BC Calculus Mixed Integration Practice
- Class: 5H: BC Calculus
- Author: Peter Atlas
- Text: Calculus Finney, Demana, Waits, Kennedy
The problems in this worksheet may or may not involve techniques learned in chapter 8. Calculator Inactive.
- \( \displaystyle \int sin^{-1}(x) \, dx = \)
- \( \displaystyle \left( 1 - x^2 \right) ^{-\frac{1}{2}} + C \)
- \( \displaystyle x\sin^{-1}{x} + \left( 1 - x^2 \right) ^{\frac{1}{2}} + C \)
- \( \displaystyle x\sin^{-1}{x} + \frac{1}{2} \left( 1 - x^2 \right) ^{\frac{1}{2}} + C \)
- \( \displaystyle x\sin^{-1}{x} - \left( 1 - x^2 \right) ^{\frac{1}{2}} + C \)
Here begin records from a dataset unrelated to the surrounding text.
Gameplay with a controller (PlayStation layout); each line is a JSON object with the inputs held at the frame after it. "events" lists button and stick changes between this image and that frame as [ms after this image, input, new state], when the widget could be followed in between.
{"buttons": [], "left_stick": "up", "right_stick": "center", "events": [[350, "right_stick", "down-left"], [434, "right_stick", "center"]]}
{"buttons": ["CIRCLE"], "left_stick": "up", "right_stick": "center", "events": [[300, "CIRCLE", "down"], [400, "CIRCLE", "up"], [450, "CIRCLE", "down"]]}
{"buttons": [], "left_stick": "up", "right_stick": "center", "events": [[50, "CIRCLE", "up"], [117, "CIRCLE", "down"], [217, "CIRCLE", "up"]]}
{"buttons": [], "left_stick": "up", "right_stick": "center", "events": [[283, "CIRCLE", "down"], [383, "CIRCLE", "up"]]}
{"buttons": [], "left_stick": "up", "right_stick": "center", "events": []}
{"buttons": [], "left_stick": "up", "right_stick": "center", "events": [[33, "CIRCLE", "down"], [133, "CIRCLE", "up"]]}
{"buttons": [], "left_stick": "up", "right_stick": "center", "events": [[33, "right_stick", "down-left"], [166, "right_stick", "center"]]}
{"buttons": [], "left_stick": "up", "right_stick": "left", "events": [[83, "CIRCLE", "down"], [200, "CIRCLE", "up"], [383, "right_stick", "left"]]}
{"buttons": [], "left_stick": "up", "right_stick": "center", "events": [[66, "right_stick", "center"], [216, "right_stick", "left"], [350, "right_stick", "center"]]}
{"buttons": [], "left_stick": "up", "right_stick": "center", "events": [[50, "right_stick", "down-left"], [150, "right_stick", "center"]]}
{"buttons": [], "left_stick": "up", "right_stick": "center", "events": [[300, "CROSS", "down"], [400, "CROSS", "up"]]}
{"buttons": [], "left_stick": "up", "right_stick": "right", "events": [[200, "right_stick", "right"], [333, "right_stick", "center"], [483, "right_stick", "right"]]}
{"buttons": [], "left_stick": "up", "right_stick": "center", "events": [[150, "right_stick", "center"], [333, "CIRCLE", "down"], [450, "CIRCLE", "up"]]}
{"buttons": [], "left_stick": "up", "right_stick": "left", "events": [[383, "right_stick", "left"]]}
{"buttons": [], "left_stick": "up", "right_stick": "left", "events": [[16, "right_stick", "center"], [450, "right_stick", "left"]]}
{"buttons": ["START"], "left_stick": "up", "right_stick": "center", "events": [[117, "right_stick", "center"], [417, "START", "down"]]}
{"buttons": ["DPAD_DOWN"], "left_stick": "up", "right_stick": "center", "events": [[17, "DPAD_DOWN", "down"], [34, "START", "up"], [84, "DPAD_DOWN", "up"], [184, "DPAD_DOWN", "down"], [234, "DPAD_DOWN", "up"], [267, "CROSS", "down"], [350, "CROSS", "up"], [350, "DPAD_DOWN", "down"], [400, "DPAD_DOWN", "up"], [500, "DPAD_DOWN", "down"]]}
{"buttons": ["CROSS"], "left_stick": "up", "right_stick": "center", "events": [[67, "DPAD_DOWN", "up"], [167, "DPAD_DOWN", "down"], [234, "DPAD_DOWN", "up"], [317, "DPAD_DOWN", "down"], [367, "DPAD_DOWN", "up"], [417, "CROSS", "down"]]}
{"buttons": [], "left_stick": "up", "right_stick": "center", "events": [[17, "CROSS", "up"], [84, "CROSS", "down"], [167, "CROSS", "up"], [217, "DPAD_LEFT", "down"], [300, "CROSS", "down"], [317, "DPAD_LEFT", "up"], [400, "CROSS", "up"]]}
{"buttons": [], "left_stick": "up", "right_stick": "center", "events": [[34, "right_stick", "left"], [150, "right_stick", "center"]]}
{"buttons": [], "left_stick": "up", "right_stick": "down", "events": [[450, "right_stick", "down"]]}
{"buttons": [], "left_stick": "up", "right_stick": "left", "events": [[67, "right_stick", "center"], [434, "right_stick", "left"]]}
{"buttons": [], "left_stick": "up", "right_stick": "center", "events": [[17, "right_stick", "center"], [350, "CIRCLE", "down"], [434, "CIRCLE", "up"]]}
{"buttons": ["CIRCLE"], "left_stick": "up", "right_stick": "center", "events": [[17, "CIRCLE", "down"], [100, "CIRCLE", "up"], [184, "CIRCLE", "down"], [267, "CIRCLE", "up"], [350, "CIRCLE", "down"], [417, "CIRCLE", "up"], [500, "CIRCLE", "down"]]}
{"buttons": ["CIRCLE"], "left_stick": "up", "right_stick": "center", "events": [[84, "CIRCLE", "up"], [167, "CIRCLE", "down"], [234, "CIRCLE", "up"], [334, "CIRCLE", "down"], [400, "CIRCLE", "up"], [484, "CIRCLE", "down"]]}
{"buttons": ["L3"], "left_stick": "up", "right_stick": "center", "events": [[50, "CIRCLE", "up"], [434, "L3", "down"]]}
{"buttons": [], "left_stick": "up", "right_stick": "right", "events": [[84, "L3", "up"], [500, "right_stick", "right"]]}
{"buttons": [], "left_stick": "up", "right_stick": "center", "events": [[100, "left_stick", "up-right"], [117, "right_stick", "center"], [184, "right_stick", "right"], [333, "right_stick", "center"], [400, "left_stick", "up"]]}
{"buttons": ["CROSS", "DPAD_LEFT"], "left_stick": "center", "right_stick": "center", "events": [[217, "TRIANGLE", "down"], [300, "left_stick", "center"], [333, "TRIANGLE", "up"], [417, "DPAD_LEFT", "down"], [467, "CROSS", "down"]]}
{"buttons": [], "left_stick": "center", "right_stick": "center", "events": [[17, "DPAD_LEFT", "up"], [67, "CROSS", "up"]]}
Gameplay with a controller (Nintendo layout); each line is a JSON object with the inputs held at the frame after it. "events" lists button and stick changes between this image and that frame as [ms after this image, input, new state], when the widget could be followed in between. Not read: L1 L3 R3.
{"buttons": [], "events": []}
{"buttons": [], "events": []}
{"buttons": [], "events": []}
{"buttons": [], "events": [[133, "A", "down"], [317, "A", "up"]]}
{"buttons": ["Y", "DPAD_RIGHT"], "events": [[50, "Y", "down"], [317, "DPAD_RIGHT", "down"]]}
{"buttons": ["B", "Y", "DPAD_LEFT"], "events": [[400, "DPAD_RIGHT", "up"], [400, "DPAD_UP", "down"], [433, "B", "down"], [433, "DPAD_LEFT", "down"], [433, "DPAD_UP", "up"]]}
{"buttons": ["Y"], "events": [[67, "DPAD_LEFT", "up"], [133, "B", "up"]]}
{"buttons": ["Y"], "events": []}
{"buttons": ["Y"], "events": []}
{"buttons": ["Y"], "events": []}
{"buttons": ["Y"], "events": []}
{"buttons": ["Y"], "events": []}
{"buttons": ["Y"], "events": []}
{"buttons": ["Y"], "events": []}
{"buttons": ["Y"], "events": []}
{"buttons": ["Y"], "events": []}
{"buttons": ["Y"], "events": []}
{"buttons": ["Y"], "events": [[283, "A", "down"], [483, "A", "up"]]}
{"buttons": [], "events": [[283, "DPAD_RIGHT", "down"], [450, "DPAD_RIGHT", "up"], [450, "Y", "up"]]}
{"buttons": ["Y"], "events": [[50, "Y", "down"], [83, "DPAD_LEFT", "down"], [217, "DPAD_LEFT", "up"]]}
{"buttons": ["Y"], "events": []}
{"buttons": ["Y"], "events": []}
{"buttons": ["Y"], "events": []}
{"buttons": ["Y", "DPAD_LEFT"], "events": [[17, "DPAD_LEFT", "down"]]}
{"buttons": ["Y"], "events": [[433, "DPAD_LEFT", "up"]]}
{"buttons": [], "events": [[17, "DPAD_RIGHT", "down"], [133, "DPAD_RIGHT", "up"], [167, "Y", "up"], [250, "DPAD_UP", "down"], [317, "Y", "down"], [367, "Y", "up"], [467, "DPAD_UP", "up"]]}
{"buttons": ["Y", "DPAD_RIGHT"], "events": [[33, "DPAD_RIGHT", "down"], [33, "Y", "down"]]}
- \( \displaystyle x\sin^{-1}{x} + \frac{1}{2} \ln { \left| 1 - x^2 \right|} + C \)
Solution
B
- \( \displaystyle \int_2^3 \frac{dx}{x^2 - 1} = \)
- \( \displaystyle \frac{1}{2} \ln { \frac{2}{3}} \)
- \( \displaystyle \frac{1}{2} \ln { \frac{3}{2} } \)
- \( \displaystyle \ln { \frac{3}{2}} \)
- \( \displaystyle \ln { \frac{2}{3} } \)
- \( \displaystyle 2 \ln { \frac{3}{2}} \)
Solution
B
- Find the area bounded by \( \displaystyle f(x) = \frac{1}{x(2 - x)}\) and the x-axis on the interval [3, 5].
- \( \displaystyle \frac{1}{2} \ln { \frac{5}{9}} \)
- \( \displaystyle \ln { \frac{5}{9}} \)
- \( \displaystyle \ln { \frac{3}{\sqrt{5}} } \)
- \( \displaystyle \ln { \frac{9}{5} } \)
- \( \displaystyle \frac{1}{2} \ln {12} \)
Solution
C
- \( \displaystyle \int_4^6 \frac{x - 1}{x^2- 4} \, dx =\)
- \( \displaystyle \frac{7 \ln {2} + 3 \ln {3}}{4} \)
- \( \displaystyle \frac{7 \ln {2} - 3 \ln {3}}{4} \)
- \( \displaystyle \frac{7}{4} \ln {\frac{3}{2} } \)
- \( \displaystyle \frac{4}{7} \ln { \frac{3}{2} } \)
- \( \displaystyle \frac{7 \ln {2} - 2 \ln {3}}{4} \)
Solution
B
- \( \displaystyle \int x \cos{x^2} \, dx = \)
- \( \displaystyle x \sin{x^2} + C \)
- \( \displaystyle \frac{1}{2} \sin{x^2} + C \)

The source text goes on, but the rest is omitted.